Теперь Березкин предложил начать с него. Сперза мы дали хроноскопу задание выяснить, как была вырвана страница. Портрет Зальцмана хранился в «памяти» хроноскопа, и поэтому он тотчас возник на экране. Но с ответом хроноскоп, к нашему удивлению, медлил дольше, чем обычно. Потом на экране появились руки — худые, с обгрызенными ногтями, перепачканные землей; руки раскрыли тетрадь, секунду помедлили, а затем торопливо вырвали лист, уже испещренный непонятными значками, сложили его и спрятали: мы видели, как Зальцман запихивал его в боковой карман. Экран погас.

— Три любопытные детали, — сказал я Березкину, — Изгрызенные ногти, перепачканные землей руки, торопливые движения. Зальцман зарывал какую-то вещь и боялся, что его могут заметить. Изгрызенные ногти, если только это не старая привычка, свидетельствуют о душевном смятении…

— Это не привычка, — возразил Березкин, — И вот доказательство.

Он переключил хроноскоп, и на экране вновь появился умирающий Зальцман. Руки его — худые, но чистые и с ровными ногтями — сжимали заветную тетрадь…

— Дадим новое задание хроноскопу, — предложил Березкин, — Может быть, он сумеет расшифровать запись.

И хроноскоп получил новое задание. Ответ пришел немедленно. Мы увидели на экране человека — широкоплечего, плотного, подтянутого, совершенно не похожего на Зальцмана; портрет был лишен запоминающихся индивидуальных черточек, но все-таки у нас сложилось впечатление, что человек этот требовательный, жесткий, скорее даже жестокий; он сидел и писал, и мы видели, что тетрадь у него такая же, как та, которую прятал Зальцман. В полной тишине зазвучали странные слова: «Цель оправдывает средства. Решение принято окончательно, осталось только осуществить его. И оно будет осуществлено, хотя я и предвижу, что не все пойдут за мною…»

Березкин протянул руку и выключил хроноскоп.

— Недоразумение, — сказал он, — Придется повторить задание. Он повторил задание, и вновь на экране возник широкоплечий, плотный, подтянутый человек с жестоким выражением лица. «Решение принято окончательно…» — услышали мы металлический голос хроноскопа.

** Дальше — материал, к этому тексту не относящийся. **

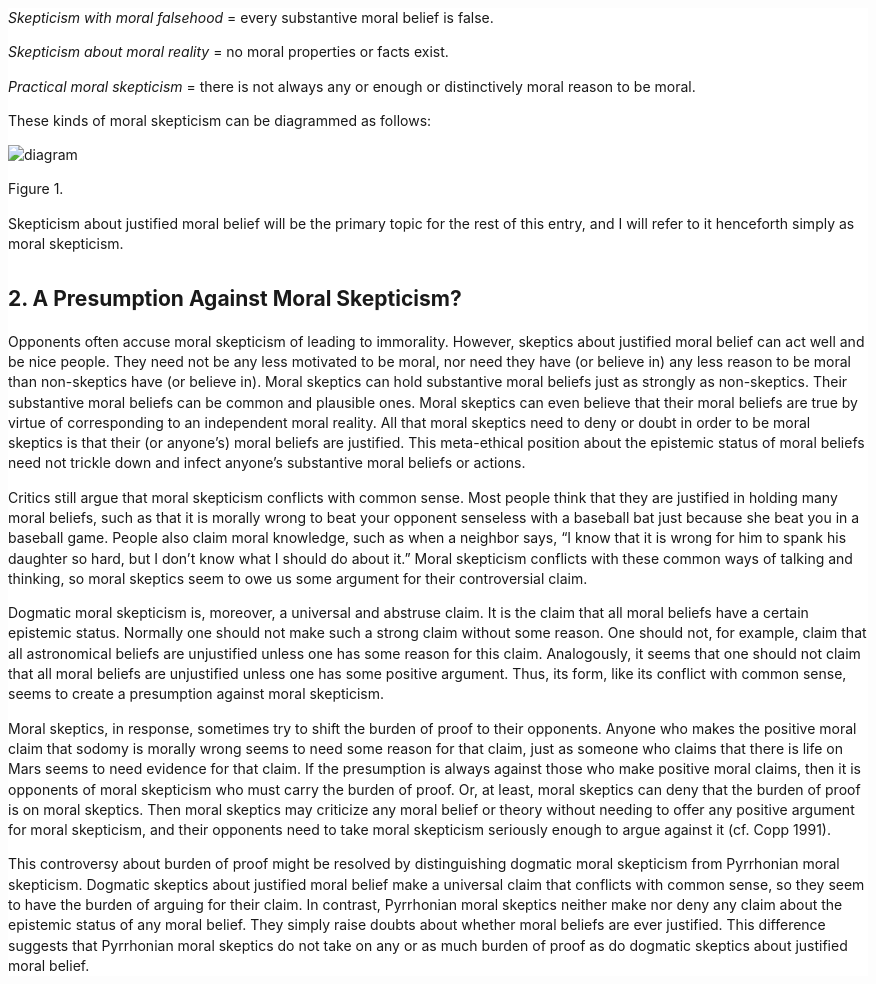 _Skepticism with moral falsehood_ = every substantive moral belief is false.

_Skepticism about moral reality_ = no moral properties or facts exist.

_Practical moral skepticism_ = there is not always any or enough or distinctively moral reason to be moral.

These kinds of moral skepticism can be diagrammed as follows:

![diagram](https://plato.stanford.edu/entries/skepticism-moral/graph.jpg)

Figure 1.

Skepticism about justified moral belief will be the primary topic for the rest of this entry, and I will refer to it henceforth simply as moral skepticism.

## 2. A Presumption Against Moral Skepticism?

Opponents often accuse moral skepticism of leading to immorality. However, skeptics about justified moral belief can act well and be nice people. They need not be any less motivated to be moral, nor need they have (or believe in) any less reason to be moral than non-skeptics have (or believe in). Moral skeptics can hold substantive moral beliefs just as strongly as non-skeptics. Their substantive moral beliefs can be common and plausible ones. Moral skeptics can even believe that their moral beliefs are true by virtue of corresponding to an independent moral reality. All that moral skeptics need to deny or doubt in order to be moral skeptics is that their (or anyone’s) moral beliefs are justified. This meta-ethical position about the epistemic status of moral beliefs need not trickle down and infect anyone’s substantive moral beliefs or actions.

Critics still argue that moral skepticism conflicts with common sense. Most people think that they are justified in holding many moral beliefs, such as that it is morally wrong to beat your opponent senseless with a baseball bat just because she beat you in a baseball game. People also claim moral knowledge, such as when a neighbor says, “I know that it is wrong for him to spank his daughter so hard, but I don’t know what I should do about it.” Moral skepticism conflicts with these common ways of talking and thinking, so moral skeptics seem to owe us some argument for their controversial claim.

Dogmatic moral skepticism is, moreover, a universal and abstruse claim. It is the claim that all moral beliefs have a certain epistemic status. Normally one should not make such a strong claim without some reason. One should not, for example, claim that all astronomical beliefs are unjustified unless one has some reason for this claim. Analogously, it seems that one should not claim that all moral beliefs are unjustified unless one has some positive argument. Thus, its form, like its conflict with common sense, seems to create a presumption against moral skepticism.

Moral skeptics, in response, sometimes try to shift the burden of proof to their opponents. Anyone who makes the positive moral claim that sodomy is morally wrong seems to need some reason for that claim, just as someone who claims that there is life on Mars seems to need evidence for that claim. If the presumption is always against those who make positive moral claims, then it is opponents of moral skepticism who must carry the burden of proof. Or, at least, moral skeptics can deny that the burden of proof is on moral skeptics. Then moral skeptics may criticize any moral belief or theory without needing to offer any positive argument for moral skepticism, and their opponents need to take moral skepticism seriously enough to argue against it (cf. Copp 1991).

This controversy about burden of proof might be resolved by distinguishing dogmatic moral skepticism from Pyrrhonian moral skepticism. Dogmatic skeptics about justified moral belief make a universal claim that conflicts with common sense, so they seem to have the burden of arguing for their claim. In contrast, Pyrrhonian moral skeptics neither make nor deny any claim about the epistemic status of any moral belief. They simply raise doubts about whether moral beliefs are ever justified. This difference suggests that Pyrrhonian moral skeptics do not take on any or as much burden of proof as do dogmatic skeptics about justified moral belief.
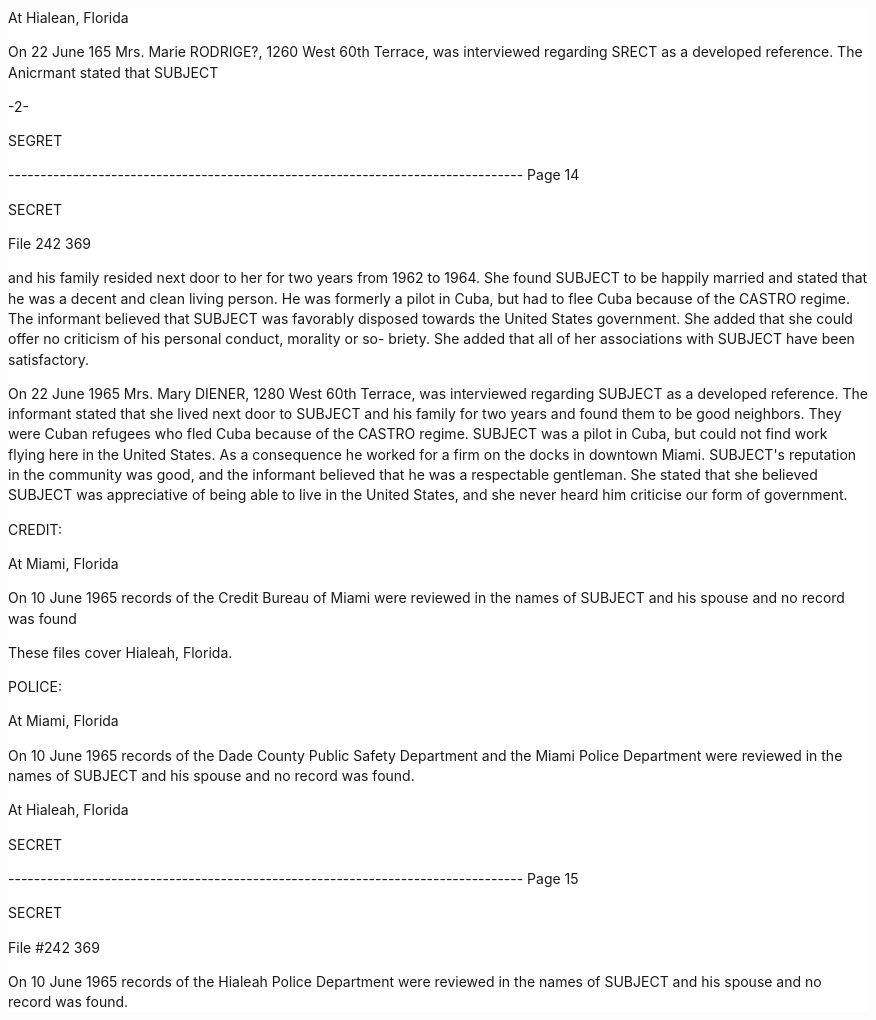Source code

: At Hialean, Florida

On 22 June 165 Mrs. Marie RODRIGE?, 1260 West
60th Terrace, was interviewed regarding SRECT as a
developed reference. The Anicrmant stated that SUBJECT

-2-

SEGRET


-------------------------------------------------------------------------------- Page 14

SECRET

File 242 369

and his family resided next door to her for two years from 1962 to 1964. She found SUBJECT to be happily married and stated that he was a decent and clean living person. He was formerly a pilot in Cuba, but had to flee Cuba because of the CASTRO regime. The informant believed that SUBJECT was favorably disposed towards the United States government. She added that she could offer no criticism of his personal conduct, morality or so- briety. She added that all of her associations with SUBJECT have been satisfactory.

On 22 June 1965 Mrs. Mary DIENER, 1280 West 60th Terrace, was interviewed regarding SUBJECT as a developed reference. The informant stated that she lived next door to SUBJECT and his family for two years and found them to be good neighbors. They were Cuban refugees who fled Cuba because of the CASTRO regime. SUBJECT was a pilot in Cuba, but could not find work flying here in the United States. As a consequence he worked for a firm on the docks in downtown Miami. SUBJECT's reputation in the community was good, and the informant believed that he was a respectable gentleman. She stated that she believed SUBJECT was appreciative of being able to live in the United States, and she never heard him criticise our form of government.

CREDIT:

At Miami, Florida

On 10 June 1965 records of the Credit Bureau of Miami were reviewed in the names of SUBJECT and his spouse and no record was found

These files cover Hialeah, Florida.

POLICE:

At Miami, Florida

On 10 June 1965 records of the Dade County Public Safety Department and the Miami Police Department were reviewed in the names of SUBJECT and his spouse and no record was found.

At Hialeah, Florida

SECRET


-------------------------------------------------------------------------------- Page 15

SECRET

File #242 369

On 10 June 1965 records of the Hialeah Police Department were reviewed in the names of SUBJECT and his spouse and no record was found.
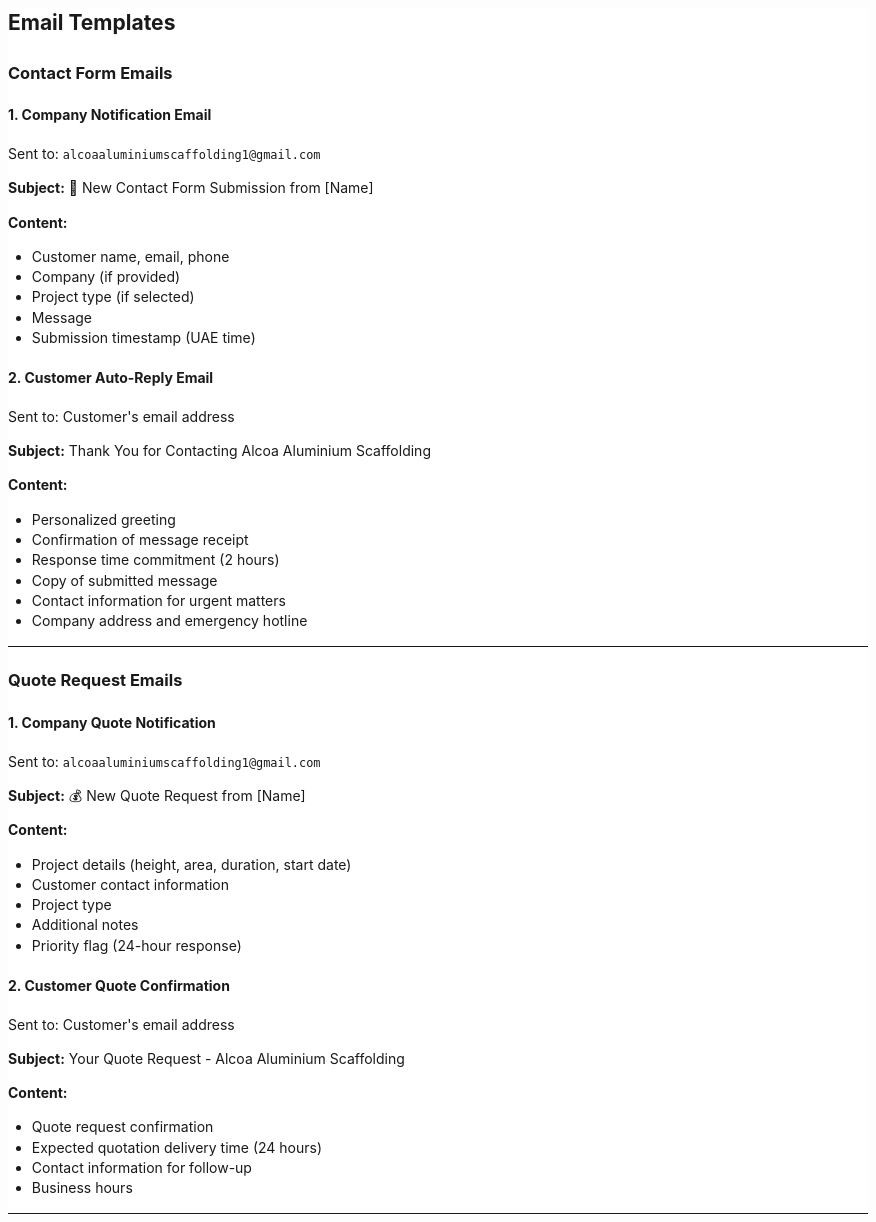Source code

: ## Email Templates

### Contact Form Emails

#### 1. Company Notification Email

Sent to: `alcoaaluminiumscaffolding1@gmail.com`

**Subject:** 🔔 New Contact Form Submission from [Name]

**Content:**
- Customer name, email, phone
- Company (if provided)
- Project type (if selected)
- Message
- Submission timestamp (UAE time)

#### 2. Customer Auto-Reply Email

Sent to: Customer's email address

**Subject:** Thank You for Contacting Alcoa Aluminium Scaffolding

**Content:**
- Personalized greeting
- Confirmation of message receipt
- Response time commitment (2 hours)
- Copy of submitted message
- Contact information for urgent matters
- Company address and emergency hotline

---

### Quote Request Emails

#### 1. Company Quote Notification

Sent to: `alcoaaluminiumscaffolding1@gmail.com`

**Subject:** 💰 New Quote Request from [Name]

**Content:**
- Project details (height, area, duration, start date)
- Customer contact information
- Project type
- Additional notes
- Priority flag (24-hour response)

#### 2. Customer Quote Confirmation

Sent to: Customer's email address

**Subject:** Your Quote Request - Alcoa Aluminium Scaffolding

**Content:**
- Quote request confirmation
- Expected quotation delivery time (24 hours)
- Contact information for follow-up
- Business hours

---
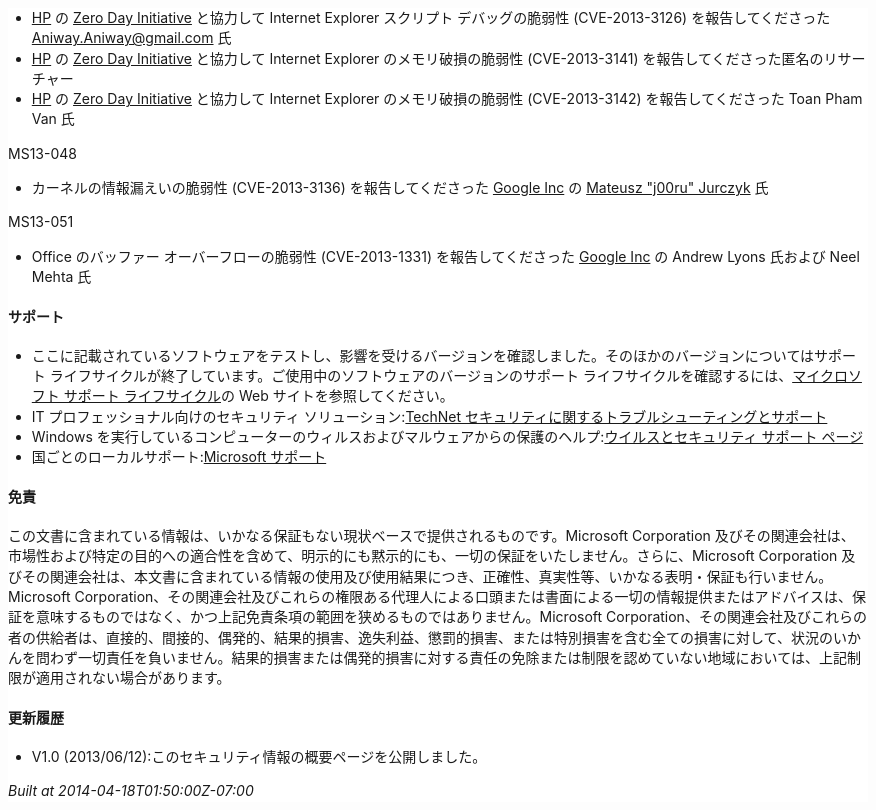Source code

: -   [HP](https://www.hpenterprisesecurity.com/products) の [Zero Day Initiative](https://www.zerodayinitiative.com/) と協力して Internet Explorer スクリプト デバッグの脆弱性 (CVE-2013-3126) を報告してくださった [Aniway.Aniway@gmail.com](mailto:aniway.anyway@gmail.com) 氏
-   [HP](https://www.hpenterprisesecurity.com/products) の [Zero Day Initiative](https://www.zerodayinitiative.com/) と協力して Internet Explorer のメモリ破損の脆弱性 (CVE-2013-3141) を報告してくださった匿名のリサーチャー
-   [HP](https://www.hpenterprisesecurity.com/products) の [Zero Day Initiative](https://www.zerodayinitiative.com/) と協力して Internet Explorer のメモリ破損の脆弱性 (CVE-2013-3142) を報告してくださった Toan Pham Van 氏

MS13-048

-   カーネルの情報漏えいの脆弱性 (CVE-2013-3136) を報告してくださった [Google Inc](https://www.google.com/) の [Mateusz "j00ru" Jurczyk](https://j00ru.vexillium.org/) 氏

MS13-051

-   Office のバッファー オーバーフローの脆弱性 (CVE-2013-1331) を報告してくださった [Google Inc](https://www.google.com/) の Andrew Lyons 氏および Neel Mehta 氏

#### サポート

-   ここに記載されているソフトウェアをテストし、影響を受けるバージョンを確認しました。そのほかのバージョンについてはサポート ライフサイクルが終了しています。ご使用中のソフトウェアのバージョンのサポート ライフサイクルを確認するには、[マイクロソフト サポート ライフサイクル](https://go.microsoft.com/fwlink/?linkid=21742)の Web サイトを参照してください。
-   IT プロフェッショナル向けのセキュリティ ソリューション:[TechNet セキュリティに関するトラブルシューティングとサポート](https://technet.microsoft.com/ja-jp/security/bb980617)
-   Windows を実行しているコンピューターのウィルスおよびマルウェアからの保護のヘルプ:[ウイルスとセキュリティ サポート ページ](https://support.microsoft.com/contactus/cu_sc_virsec_master)
-   国ごとのローカルサポート:[Microsoft サポート](https://support.microsoft.com/common/international.aspx)

#### 免責

この文書に含まれている情報は、いかなる保証もない現状ベースで提供されるものです。Microsoft Corporation 及びその関連会社は、市場性および特定の目的への適合性を含めて、明示的にも黙示的にも、一切の保証をいたしません。さらに、Microsoft Corporation 及びその関連会社は、本文書に含まれている情報の使用及び使用結果につき、正確性、真実性等、いかなる表明・保証も行いません。Microsoft Corporation、その関連会社及びこれらの権限ある代理人による口頭または書面による一切の情報提供またはアドバイスは、保証を意味するものではなく、かつ上記免責条項の範囲を狭めるものではありません。Microsoft Corporation、その関連会社及びこれらの者の供給者は、直接的、間接的、偶発的、結果的損害、逸失利益、懲罰的損害、または特別損害を含む全ての損害に対して、状況のいかんを問わず一切責任を負いません。結果的損害または偶発的損害に対する責任の免除または制限を認めていない地域においては、上記制限が適用されない場合があります。

#### 更新履歴

-   V1.0 (2013/06/12):このセキュリティ情報の概要ページを公開しました。

*Built at 2014-04-18T01:50:00Z-07:00*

— Что за чертовщина! — изумился Березкин, — Ничего не понимаю…

Он снова хотел выключить хроноскоп, но я удержал его.

— Мы ж условились верить прибору. Давай послушаем…

Металлический голос продолжал: «…не все пойдут за мною. Придется не церемониться…»

И вдруг изображение смешалось, а голос забормотал нечто совершенно непонятное.

Березкин выключил хроноскоп.

— Что-то неладно, — сказал он, — Определенно, что-то неладно… Никто же не трогал прибор! Он должен работать исправно!